The common denominator and binding factor for these communities is that they both share in poverty, the socio-economic conditions they find themselves in fuels a contest for the basics, it is here that the contest for the basics become a bloody and violent expression.  I previously argued the claims of xenophobia as we know never plays out among the elites, the environment of the elites is secured and insulated against any contest for the basics. Everyday in Cape Town in Llandudno a crossbreed to varying degrees of Coloureds, Africans, Indians and Whites (all apartheid classifications) show up at the same Virgin Active exclusive gym, have their children that attend the Bishop’s College in Rondebosch private schools share in sleep-overs and take their dogs to the same expensive parlour.


The elites are active in an economy informed by opportunity to access and gain based on education, political power proximity and an assortment of privileged skills they have acquired. They team up across the racial divide to access more opportunities as the new context of Black Economic Empowerment demand. The elites, therefore, are assimilated in communities of safety where the threat of what of happened in Mitchell’s Plain and Siqalo simply never will manifest. Racial hate and violence among the finds expression among the poorest of the poor. It finds meaning where there is a contestation for resources, services, and access however defined. There is enough evidence to confirm that both these apartheids classified group live, breath, play and transact in this space with the freedom of no real threat that the violence and hate as race engineered and informed may show up


It is here that I wish to postulate ‘racial violence exemplified in the contest of the poor’ as we have witnessed a day after Workers day in South Africa’s biggest Coloured township does not manifest in the spaces where the ruling class lives, transact and play, for here the borders and boundaries have been set informed by ownership of means or a sharing therein as the ruling class permits.

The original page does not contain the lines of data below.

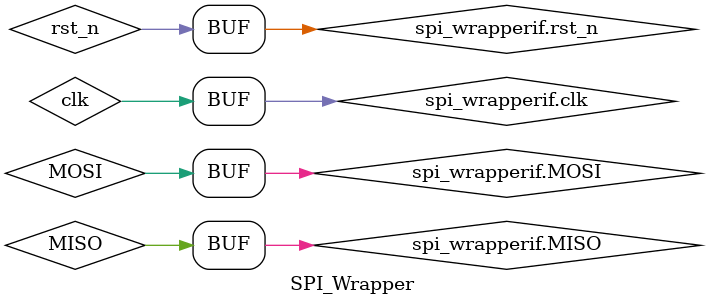
<source format=sv>
module SPI_Wrapper (spi_wrapper_if.DUT spi_wrapperif);
    parameter MEM_DEPTH = 256 ;
    parameter ADDR_SIZE = 8;
    logic clk;
    logic rst_n;
    logic MOSI;
    logic ss_n;
    logic MISO;
    // assigning signals to be interfaced
    // inputs
    assign clk = spi_wrapperif.clk;
    assign rst_n = spi_wrapperif.rst_n;
    assign MOSI = spi_wrapperif.MOSI;
    assign ss_n = spi_wrapperif.ss_n;
    // outputs
    assign spi_wrapperif.MISO = MISO;

    // internals
    wire [9:0] rxdata ;
    wire [7:0] txdata ;
    wire rx_valid , tx_valid ;

    SPI_SLAVE SPI(
        .MOSI(MOSI),
        .MISO(MISO),
        .clk(clk),
        .ss_n(ss_n),
        .rst_n(rst_n),
        .rx_data(rxdata),
        .tx_data(txdata),
        .rx_valid(rx_valid),
        .tx_valid(tx_valid)
    );

    RAM #(MEM_DEPTH,ADDR_SIZE) Ram (
        .din(rxdata),
        .dout(txdata),
        .clk(clk),
        .rx_valid(rx_valid),
        .tx_valid(tx_valid),
        .rst_n(rst_n)
    );
endmodule
</source>
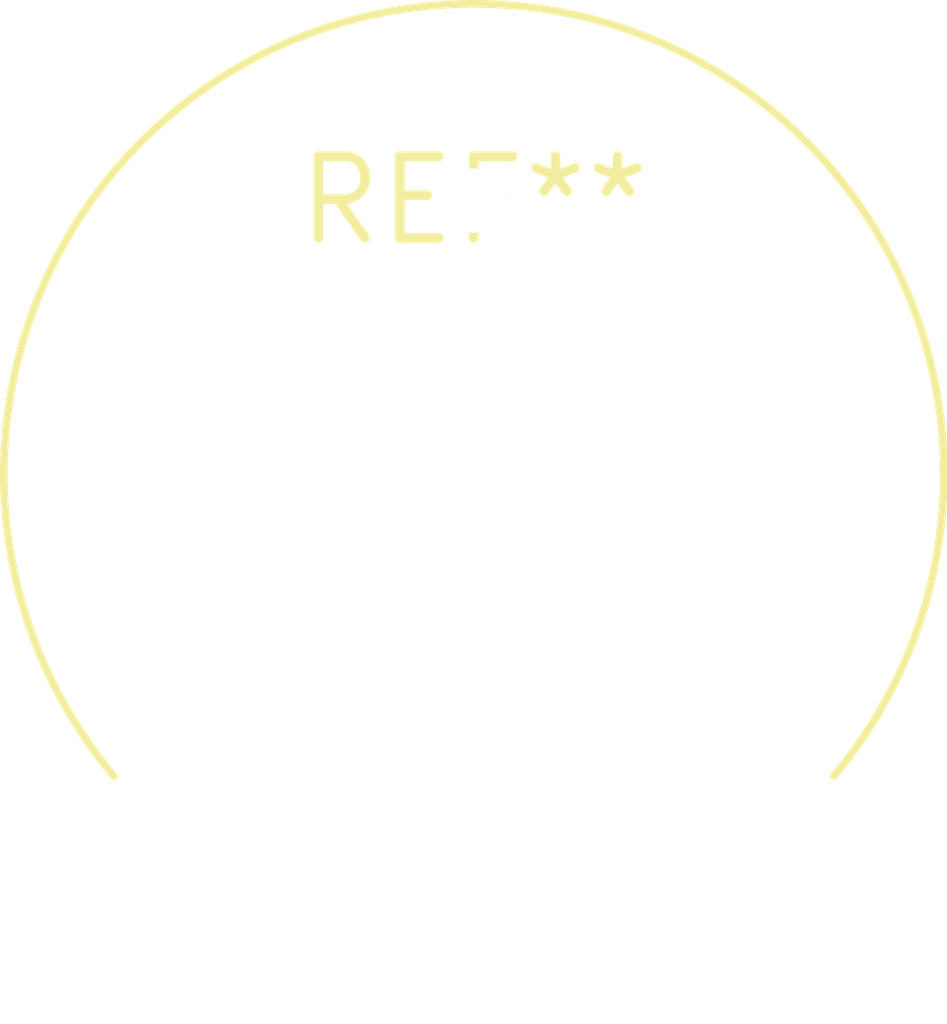
<source format=kicad_pcb>
(kicad_pcb (version 20240108) (generator pcbnew)

  (general
    (thickness 1.6)
  )

  (paper "A4")
  (layers
    (0 "F.Cu" signal)
    (31 "B.Cu" signal)
    (32 "B.Adhes" user "B.Adhesive")
    (33 "F.Adhes" user "F.Adhesive")
    (34 "B.Paste" user)
    (35 "F.Paste" user)
    (36 "B.SilkS" user "B.Silkscreen")
    (37 "F.SilkS" user "F.Silkscreen")
    (38 "B.Mask" user)
    (39 "F.Mask" user)
    (40 "Dwgs.User" user "User.Drawings")
    (41 "Cmts.User" user "User.Comments")
    (42 "Eco1.User" user "User.Eco1")
    (43 "Eco2.User" user "User.Eco2")
    (44 "Edge.Cuts" user)
    (45 "Margin" user)
    (46 "B.CrtYd" user "B.Courtyard")
    (47 "F.CrtYd" user "F.Courtyard")
    (48 "B.Fab" user)
    (49 "F.Fab" user)
    (50 "User.1" user)
    (51 "User.2" user)
    (52 "User.3" user)
    (53 "User.4" user)
    (54 "User.5" user)
    (55 "User.6" user)
    (56 "User.7" user)
    (57 "User.8" user)
    (58 "User.9" user)
  )

  (setup
    (pad_to_mask_clearance 0)
    (pcbplotparams
      (layerselection 0x00010fc_ffffffff)
      (plot_on_all_layers_selection 0x0000000_00000000)
      (disableapertmacros false)
      (usegerberextensions false)
      (usegerberattributes false)
      (usegerberadvancedattributes false)
      (creategerberjobfile false)
      (dashed_line_dash_ratio 12.000000)
      (dashed_line_gap_ratio 3.000000)
      (svgprecision 4)
      (plotframeref false)
      (viasonmask false)
      (mode 1)
      (useauxorigin false)
      (hpglpennumber 1)
      (hpglpenspeed 20)
      (hpglpendiameter 15.000000)
      (dxfpolygonmode false)
      (dxfimperialunits false)
      (dxfusepcbnewfont false)
      (psnegative false)
      (psa4output false)
      (plotreference false)
      (plotvalue false)
      (plotinvisibletext false)
      (sketchpadsonfab false)
      (subtractmaskfromsilk false)
      (outputformat 1)
      (mirror false)
      (drillshape 1)
      (scaleselection 1)
      (outputdirectory "")
    )
  )

  (net 0 "")

  (footprint "TGS-5141" (layer "F.Cu") (at 0 0))

)

</source>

Therefore, these incidents have political meaning, they never dislocated from the bigger picture reality of what South Africa has always been.  They also do not take place devoid of a context and an undeniable reality of the elusive economic dream and the glaring anomalies and failures of economic redress the victims of apartheid had hoped for.  In the case of the Mitchells Plain and Siqalo communities poverty is a common denominator, the binding factor yet at the same time the jet fuel for violent uprise at any time.

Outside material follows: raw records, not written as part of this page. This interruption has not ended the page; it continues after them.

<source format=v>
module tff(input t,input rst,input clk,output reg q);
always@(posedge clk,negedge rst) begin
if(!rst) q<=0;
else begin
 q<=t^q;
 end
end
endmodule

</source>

What divides these communities?

Their socio-economic context of the said communities plays out against the backdrop of a historical political reality that to large extent continues twenty-four years into democracy, almost concretized in foreverness. For the communities of Mitchell’s Plain and Siqalo, nothing significant has changed from 1993 to 2018. They still poor, their material conditions that make life possible remains as challenging as back then and the reality of a diluted institutionalised racism and discrimination slightly differently defined because the Democratic Alliance now rules, therefore, that apartheid extended a superior identity of white are still in charge. The same beneficiaries of colonialism and apartheid whites, the absent identity in Mitchell’s Plain and Siqalo under the DA is kept safe from this contest insulated just as in apartheid days, while their interest continues to be the focus of the political leadership of the DA.